Carey is born in James Street, Dublin, in 1845. He becomes a bricklayer and builder as well as the leading spokesman of his trade and obtains several large building contracts. During this period Carey is engaged in an Irish nationalist conspiracy, but to outward appearance he is one of the rising men of Dublin. He is involved in religious and other societies, and at one time is spoken of as a possible lord mayor. In 1882 he is elected a town councillor.

About 1861 Carey joins the Irish Republican Brotherhood, soon becoming treasurer. In 1881 he breaks with the IRB and forms a new group which assumes the title of the Irish National Invincibles and establishes their headquarters in Dublin. Carey takes an oath as one of the leaders. The object of the Invincibles is to remove all “tyrants” from the country.

The secret head of the Invincibles, known as No. 1, gives orders to kill Thomas Henry Burke, the under-secretary to the lord-lieutenant. On May 6, 1882, nine of the conspirators proceed to the Phoenix Park where Carey, while sitting on a jaunting-car, points out Burke to the others. At once they attack and kill him with knives and, at the same time, also kill Lord Frederick Cavendish, the newly appointed chief secretary, who happens to be walking with Burke.

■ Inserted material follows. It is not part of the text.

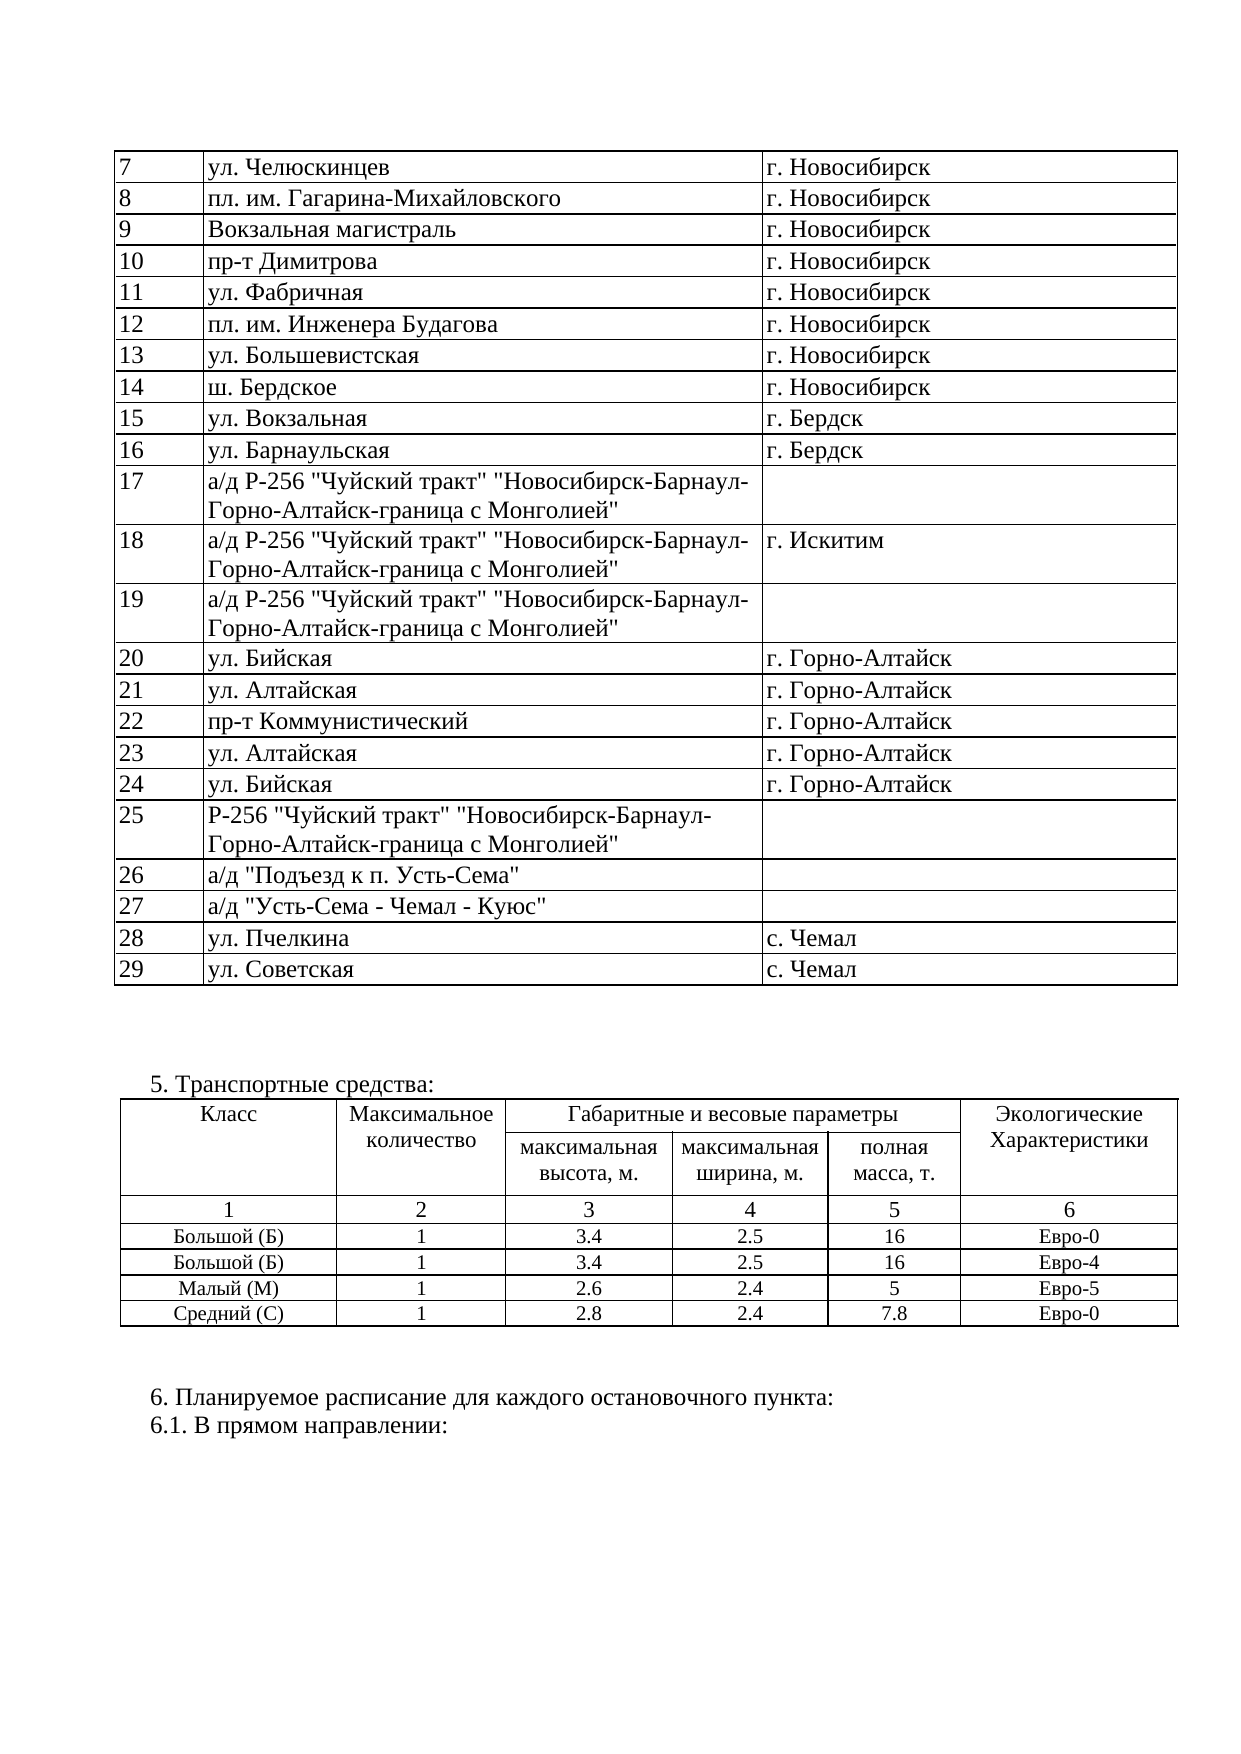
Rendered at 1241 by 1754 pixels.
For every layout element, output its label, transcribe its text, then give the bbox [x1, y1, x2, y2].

For a long time no clue can be found to identify the perpetrators of the act. However, on January 13, 1883, Carey is arrested and, along with sixteen other people, charged with a conspiracy to murder public officials. On February 13, Carey turns queen’s evidence, betraying the complete details of the Invincibles and of the murders in the Phoenix Park. His evidence, along with that of getaway driver Michael Kavanagh, results in the execution of five of his associates by hanging.

His life being in great danger, he is secretly put onboard the Kinfauns Castle with his wife and family, which sails for the Cape on July 6. Carey travels under the name of Power. Aboard the same ship is Patrick O’Donnell, a bricklayer. Not knowing his true identity, O’Donnell becomes friendly with Carey. After stopping off in Cape Town, he is informed by chance of Carey’s real identity. He continues with Carey on board the Melrose for the voyage from Cape Town to Natal. On July 29, 1883, when the vessel is twelve miles off Cape Vaccas, O’Donnell uses a pistol he has in his luggage to shoot Carey dead.

O’Donnell is brought to England and is tried for murder. After being found guilty, he is executed on December 17 at Newgate.